En todo caso, el valor al que se rinde pleitesía es el tener: unos quieren tener más y otros, simplemente, tener algo. Todo el mundo se duele de su carencia, de su no realidad. Y lo que no cesa de doler no abandona la memoria, se aloja en la conciencia y se convierte en espuela o fusta. Por tanto, es necesario contar con un criterio más fino que depure la tiranía del tener.
En el otro extremo de la polaridad tenemos la concepción materialista: ‘somos nuestro cuerpo y somos lo que comemos’ (Leticia Ortiz, que no es filósofa). El alma consiste en impulsos bioeléctricos de los iones de sodio que viajan por las neuronas. Aquí tenemos otras ausencias: se desvanecieron el demiurgo platónico, la forma aristotélica, los espíritus subjetivo y objetivo hegelianos, el ánima y el animus junguianos. Todo a la basura, tras el impacto del asteroide Karl Marx, cuyo estilo de vida era plenamente coherente con su materialismo filosófico; o quizá éste no fuera más que la justificación de aquel. Él vivió en su paraíso y condenó a los demás, esposa e hijos incluidos, a ser proletarios.
El marxismo nos acercó tanto la línea del horizonte que sólo nos dejó ver la lucha de clases como esperanza de futuro. Esto ha provocado 75 MM de muertos, muchos más que el coronavirus y las pestes medievales juntos, desgracias y calamidades sin cuenta y un fracaso estrepitoso persistente, allí donde el socialismo real ha logrado implantarse.
No hay vida de opulencia sin límites. Paraíso comunista, tampoco.
Estos ejercicios espirituales obligados, no ignacianos sino existenciales, a que nos condena la pandemia, pueden interesarnos para criticar excesos, propios y sociales, y cribar para separar el granzón.
Mucho más importante que tener es ser. Quien se ocupa de ser, se despreocupa de tener, como el agua que corre.

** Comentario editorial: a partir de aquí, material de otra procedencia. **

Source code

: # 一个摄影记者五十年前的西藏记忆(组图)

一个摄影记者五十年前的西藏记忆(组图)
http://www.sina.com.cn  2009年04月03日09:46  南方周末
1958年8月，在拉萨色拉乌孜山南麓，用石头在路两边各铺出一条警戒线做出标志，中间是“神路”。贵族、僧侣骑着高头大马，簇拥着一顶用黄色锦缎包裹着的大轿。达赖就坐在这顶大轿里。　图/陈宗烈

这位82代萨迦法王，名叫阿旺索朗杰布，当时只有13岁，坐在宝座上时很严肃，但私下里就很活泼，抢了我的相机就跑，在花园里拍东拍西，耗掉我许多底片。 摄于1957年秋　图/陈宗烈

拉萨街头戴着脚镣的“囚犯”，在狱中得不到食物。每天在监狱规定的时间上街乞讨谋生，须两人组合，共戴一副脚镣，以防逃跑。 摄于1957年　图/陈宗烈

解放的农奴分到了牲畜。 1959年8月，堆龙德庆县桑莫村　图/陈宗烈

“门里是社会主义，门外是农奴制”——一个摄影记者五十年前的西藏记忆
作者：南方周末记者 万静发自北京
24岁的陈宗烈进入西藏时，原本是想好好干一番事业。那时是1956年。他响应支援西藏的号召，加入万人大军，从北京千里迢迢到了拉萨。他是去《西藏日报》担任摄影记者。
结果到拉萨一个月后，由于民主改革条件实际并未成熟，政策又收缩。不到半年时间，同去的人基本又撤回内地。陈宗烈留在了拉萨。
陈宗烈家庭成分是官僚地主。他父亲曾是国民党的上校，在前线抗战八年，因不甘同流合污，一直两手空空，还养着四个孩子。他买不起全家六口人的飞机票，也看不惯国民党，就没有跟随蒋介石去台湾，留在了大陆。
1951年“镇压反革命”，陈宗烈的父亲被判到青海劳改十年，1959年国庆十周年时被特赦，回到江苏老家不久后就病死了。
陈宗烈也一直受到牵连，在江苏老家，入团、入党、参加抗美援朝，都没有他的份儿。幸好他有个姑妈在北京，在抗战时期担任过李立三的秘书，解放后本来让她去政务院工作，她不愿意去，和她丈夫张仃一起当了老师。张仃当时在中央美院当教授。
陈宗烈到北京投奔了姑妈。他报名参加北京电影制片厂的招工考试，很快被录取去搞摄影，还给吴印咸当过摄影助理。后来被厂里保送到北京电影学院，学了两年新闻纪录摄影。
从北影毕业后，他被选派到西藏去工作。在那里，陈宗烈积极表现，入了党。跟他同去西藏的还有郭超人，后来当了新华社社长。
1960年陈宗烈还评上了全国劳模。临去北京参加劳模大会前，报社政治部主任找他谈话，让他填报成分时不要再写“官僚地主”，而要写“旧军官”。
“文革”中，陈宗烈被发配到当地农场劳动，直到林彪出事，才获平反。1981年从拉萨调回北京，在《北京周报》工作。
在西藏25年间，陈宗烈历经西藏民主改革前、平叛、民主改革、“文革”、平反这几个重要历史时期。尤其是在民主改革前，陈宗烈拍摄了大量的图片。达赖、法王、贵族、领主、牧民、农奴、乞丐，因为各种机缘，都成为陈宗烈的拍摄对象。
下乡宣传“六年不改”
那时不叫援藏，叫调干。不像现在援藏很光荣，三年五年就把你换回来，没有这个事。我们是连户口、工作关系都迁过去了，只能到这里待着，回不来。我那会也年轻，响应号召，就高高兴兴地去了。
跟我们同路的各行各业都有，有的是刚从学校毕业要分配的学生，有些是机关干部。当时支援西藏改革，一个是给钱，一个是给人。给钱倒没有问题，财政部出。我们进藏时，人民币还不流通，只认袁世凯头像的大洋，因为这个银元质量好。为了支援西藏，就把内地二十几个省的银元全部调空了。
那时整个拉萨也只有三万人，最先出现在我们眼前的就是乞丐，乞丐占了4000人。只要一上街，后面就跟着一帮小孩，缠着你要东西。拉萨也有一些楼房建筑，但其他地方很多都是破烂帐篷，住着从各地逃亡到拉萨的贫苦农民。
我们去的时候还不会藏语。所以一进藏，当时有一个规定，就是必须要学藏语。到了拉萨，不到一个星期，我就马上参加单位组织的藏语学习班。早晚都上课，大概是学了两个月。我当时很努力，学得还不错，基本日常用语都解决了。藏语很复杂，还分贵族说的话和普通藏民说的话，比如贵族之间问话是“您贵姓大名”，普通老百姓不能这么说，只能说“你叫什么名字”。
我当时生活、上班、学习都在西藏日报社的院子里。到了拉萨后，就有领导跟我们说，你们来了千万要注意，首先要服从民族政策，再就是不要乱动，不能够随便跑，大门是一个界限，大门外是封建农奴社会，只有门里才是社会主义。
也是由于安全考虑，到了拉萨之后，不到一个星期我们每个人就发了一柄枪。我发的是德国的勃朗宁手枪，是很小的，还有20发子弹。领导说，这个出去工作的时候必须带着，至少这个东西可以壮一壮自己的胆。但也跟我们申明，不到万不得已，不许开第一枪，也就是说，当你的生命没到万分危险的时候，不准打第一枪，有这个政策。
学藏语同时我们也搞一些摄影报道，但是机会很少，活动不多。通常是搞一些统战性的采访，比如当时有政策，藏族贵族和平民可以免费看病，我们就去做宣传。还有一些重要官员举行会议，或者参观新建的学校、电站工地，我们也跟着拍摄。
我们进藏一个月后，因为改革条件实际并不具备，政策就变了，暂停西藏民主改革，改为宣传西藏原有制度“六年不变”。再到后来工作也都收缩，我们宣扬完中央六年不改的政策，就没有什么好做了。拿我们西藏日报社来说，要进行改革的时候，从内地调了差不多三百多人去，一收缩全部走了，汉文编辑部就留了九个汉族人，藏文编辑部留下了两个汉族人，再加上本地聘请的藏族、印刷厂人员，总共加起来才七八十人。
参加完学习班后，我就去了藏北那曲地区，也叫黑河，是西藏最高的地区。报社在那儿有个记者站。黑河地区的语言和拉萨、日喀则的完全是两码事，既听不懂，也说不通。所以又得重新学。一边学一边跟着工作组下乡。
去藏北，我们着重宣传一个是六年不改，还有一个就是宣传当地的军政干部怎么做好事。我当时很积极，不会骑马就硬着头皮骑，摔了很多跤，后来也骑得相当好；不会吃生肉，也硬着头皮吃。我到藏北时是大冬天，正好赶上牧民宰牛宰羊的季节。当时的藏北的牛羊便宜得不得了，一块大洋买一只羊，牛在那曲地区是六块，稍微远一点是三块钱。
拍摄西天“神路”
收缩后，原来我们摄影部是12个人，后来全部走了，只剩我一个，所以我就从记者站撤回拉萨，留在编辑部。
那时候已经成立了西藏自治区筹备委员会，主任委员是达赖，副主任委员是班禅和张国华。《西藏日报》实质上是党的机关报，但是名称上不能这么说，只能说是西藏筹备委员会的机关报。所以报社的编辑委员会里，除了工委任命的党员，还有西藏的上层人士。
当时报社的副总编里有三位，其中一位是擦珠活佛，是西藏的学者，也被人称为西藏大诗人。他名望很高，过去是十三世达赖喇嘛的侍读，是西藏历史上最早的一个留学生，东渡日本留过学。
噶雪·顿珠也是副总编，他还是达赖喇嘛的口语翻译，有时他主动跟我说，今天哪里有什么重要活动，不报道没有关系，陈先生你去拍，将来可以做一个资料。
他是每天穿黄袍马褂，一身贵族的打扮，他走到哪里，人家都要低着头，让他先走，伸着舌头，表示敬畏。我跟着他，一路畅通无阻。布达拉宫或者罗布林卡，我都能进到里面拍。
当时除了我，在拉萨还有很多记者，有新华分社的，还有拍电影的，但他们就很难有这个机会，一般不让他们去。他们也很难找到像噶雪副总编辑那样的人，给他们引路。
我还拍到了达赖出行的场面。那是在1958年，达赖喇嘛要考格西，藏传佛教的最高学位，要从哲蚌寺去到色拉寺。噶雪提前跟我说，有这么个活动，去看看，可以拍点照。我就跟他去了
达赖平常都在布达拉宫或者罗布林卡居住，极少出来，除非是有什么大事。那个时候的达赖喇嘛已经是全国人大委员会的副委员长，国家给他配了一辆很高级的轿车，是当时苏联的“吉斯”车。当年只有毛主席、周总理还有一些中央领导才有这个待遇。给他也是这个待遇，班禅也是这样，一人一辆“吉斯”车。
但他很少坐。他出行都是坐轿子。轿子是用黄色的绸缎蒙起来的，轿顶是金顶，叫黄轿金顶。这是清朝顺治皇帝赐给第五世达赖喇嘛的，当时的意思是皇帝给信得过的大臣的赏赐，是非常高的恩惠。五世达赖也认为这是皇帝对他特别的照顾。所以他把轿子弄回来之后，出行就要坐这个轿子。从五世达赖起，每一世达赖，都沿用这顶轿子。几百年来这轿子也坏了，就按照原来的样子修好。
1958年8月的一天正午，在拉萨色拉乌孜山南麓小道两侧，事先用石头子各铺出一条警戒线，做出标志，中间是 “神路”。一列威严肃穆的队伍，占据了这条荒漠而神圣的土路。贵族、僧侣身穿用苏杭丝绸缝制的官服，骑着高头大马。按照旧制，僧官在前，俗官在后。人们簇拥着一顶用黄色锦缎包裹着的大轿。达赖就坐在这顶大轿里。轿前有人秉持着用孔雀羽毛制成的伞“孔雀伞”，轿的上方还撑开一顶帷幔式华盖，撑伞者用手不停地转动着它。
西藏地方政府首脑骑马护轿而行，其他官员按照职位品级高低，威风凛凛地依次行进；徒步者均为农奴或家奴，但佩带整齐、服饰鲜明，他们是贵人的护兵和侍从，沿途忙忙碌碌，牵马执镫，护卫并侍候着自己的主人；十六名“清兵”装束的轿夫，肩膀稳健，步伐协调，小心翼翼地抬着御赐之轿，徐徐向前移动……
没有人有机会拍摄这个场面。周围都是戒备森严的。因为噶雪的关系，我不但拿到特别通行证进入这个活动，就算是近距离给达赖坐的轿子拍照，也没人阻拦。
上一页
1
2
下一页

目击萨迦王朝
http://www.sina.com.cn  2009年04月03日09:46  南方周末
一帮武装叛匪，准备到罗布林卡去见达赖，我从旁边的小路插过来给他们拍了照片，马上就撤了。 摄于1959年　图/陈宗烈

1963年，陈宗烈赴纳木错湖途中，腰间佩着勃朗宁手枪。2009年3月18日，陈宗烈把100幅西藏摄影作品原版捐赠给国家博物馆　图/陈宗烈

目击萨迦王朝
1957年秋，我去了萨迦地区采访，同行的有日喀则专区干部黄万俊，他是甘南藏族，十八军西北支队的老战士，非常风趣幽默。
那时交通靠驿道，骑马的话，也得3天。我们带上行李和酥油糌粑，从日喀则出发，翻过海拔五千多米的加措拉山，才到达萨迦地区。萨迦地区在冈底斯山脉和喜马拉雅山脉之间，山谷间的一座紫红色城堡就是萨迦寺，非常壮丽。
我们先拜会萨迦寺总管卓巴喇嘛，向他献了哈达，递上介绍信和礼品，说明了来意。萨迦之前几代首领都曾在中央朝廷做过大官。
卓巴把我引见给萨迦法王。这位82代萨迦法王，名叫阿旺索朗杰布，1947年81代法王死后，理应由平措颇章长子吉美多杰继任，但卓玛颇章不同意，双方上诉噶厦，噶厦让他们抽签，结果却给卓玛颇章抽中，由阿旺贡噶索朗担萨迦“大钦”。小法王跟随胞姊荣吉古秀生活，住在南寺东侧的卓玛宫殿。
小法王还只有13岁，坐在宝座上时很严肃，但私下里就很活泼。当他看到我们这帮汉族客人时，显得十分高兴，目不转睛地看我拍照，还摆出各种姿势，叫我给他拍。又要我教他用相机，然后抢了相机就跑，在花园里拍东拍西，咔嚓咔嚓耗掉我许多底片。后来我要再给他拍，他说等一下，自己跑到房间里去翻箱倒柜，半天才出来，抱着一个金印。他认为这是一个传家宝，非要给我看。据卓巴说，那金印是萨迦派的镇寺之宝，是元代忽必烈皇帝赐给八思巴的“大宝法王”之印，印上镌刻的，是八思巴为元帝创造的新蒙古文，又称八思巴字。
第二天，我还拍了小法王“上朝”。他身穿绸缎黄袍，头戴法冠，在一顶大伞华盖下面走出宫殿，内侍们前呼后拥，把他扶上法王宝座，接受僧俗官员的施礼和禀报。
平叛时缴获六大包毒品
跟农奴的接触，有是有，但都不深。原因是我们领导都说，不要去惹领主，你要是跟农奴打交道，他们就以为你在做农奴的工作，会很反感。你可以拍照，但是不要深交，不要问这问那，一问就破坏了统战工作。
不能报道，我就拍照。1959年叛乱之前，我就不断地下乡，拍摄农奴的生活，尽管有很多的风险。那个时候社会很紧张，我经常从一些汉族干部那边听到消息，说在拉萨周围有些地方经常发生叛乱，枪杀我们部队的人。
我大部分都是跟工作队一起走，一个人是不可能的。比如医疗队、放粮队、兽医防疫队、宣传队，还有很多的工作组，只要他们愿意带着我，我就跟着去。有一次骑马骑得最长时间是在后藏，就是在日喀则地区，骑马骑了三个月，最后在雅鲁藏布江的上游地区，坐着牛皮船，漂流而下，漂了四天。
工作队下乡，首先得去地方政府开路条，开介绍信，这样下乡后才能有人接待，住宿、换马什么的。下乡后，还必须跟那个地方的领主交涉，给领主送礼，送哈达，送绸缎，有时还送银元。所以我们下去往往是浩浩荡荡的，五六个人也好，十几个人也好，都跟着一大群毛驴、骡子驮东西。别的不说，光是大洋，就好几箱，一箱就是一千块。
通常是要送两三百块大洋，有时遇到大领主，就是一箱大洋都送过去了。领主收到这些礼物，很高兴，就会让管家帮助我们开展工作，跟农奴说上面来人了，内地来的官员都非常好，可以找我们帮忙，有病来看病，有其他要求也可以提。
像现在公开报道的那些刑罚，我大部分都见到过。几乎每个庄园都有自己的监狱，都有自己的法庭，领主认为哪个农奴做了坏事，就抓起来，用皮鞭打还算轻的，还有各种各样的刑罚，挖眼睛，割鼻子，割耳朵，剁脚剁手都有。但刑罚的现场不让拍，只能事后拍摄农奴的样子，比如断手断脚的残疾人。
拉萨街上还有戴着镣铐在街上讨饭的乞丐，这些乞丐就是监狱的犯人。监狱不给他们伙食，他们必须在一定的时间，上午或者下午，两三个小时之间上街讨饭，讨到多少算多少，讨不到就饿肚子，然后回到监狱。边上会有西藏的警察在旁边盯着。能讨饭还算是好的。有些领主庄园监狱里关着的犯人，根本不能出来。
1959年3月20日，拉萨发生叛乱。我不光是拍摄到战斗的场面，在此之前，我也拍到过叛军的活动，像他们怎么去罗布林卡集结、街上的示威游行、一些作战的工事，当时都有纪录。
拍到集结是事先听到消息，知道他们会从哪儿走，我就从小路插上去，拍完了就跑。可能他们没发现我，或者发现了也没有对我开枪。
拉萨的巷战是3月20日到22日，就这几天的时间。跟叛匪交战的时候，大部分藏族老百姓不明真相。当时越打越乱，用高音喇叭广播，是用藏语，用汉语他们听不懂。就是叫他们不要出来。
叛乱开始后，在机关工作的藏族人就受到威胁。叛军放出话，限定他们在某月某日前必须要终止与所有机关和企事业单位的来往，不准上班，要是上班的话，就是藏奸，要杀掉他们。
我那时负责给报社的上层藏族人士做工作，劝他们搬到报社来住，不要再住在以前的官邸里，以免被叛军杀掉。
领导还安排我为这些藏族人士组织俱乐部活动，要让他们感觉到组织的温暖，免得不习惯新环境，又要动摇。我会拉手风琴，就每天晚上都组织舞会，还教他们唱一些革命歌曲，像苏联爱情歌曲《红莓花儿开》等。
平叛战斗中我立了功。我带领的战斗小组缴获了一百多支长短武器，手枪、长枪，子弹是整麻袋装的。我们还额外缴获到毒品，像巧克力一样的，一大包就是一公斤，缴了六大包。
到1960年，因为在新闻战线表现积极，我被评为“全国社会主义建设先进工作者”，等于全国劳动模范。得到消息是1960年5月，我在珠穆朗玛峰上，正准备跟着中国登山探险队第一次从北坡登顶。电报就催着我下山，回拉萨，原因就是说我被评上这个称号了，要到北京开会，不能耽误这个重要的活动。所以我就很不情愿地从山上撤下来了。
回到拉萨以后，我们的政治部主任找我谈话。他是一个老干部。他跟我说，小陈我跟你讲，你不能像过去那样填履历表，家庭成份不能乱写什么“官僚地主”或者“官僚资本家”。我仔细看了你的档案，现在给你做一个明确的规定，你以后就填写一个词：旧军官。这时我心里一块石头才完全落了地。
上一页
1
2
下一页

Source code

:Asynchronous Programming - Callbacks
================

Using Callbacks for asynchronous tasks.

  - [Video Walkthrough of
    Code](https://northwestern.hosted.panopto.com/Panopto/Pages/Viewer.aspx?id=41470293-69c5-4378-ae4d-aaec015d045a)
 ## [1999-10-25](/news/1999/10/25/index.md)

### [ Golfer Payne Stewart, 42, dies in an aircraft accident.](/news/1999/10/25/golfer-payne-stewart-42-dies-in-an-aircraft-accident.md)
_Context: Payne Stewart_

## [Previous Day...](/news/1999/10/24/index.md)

Cuenta Unamuno, a quien le gustaba veranear en Béjar que, al entrar un día en el pueblo, vio a muchas mujeres enlutadas y les preguntó qué pasaba. ‘Se nos ha muerto el zapatero’, le contestaron. Y el filósofo-filólogo echó una reflexión sobre aquel ‘nos’ que, a su juicio, no era mayestático ni un plural de circunstancias, sino reflexivo. Cuan virtuoso no sería el profesional, cuál no sería su excelencia, que llegó a ser ‘el zapatero’ de ellas.
El ‘homo faber’, trabajador, amante de su oficio, imbuido de afán de superación, integra su experiencia cotidiana y aprende cada día, porque está abierto a la crítica. Necesita cobrar para vivir, pero vive el quehacer que le otorga identidad, su poiesis, el medio de hacerse a sí mismo, a sus anchas, en su coloquio íntimo, también autocrítico, con el magisterio que le otorga la experiencia. De no ser así, andará siempre a ver cómo zafarse del trabajo, hacer poco, o nada si es posible y justificarse a todas horas. Claro, sin realidad no hay duelo. O éste es una actitud permanente ante la no realidad.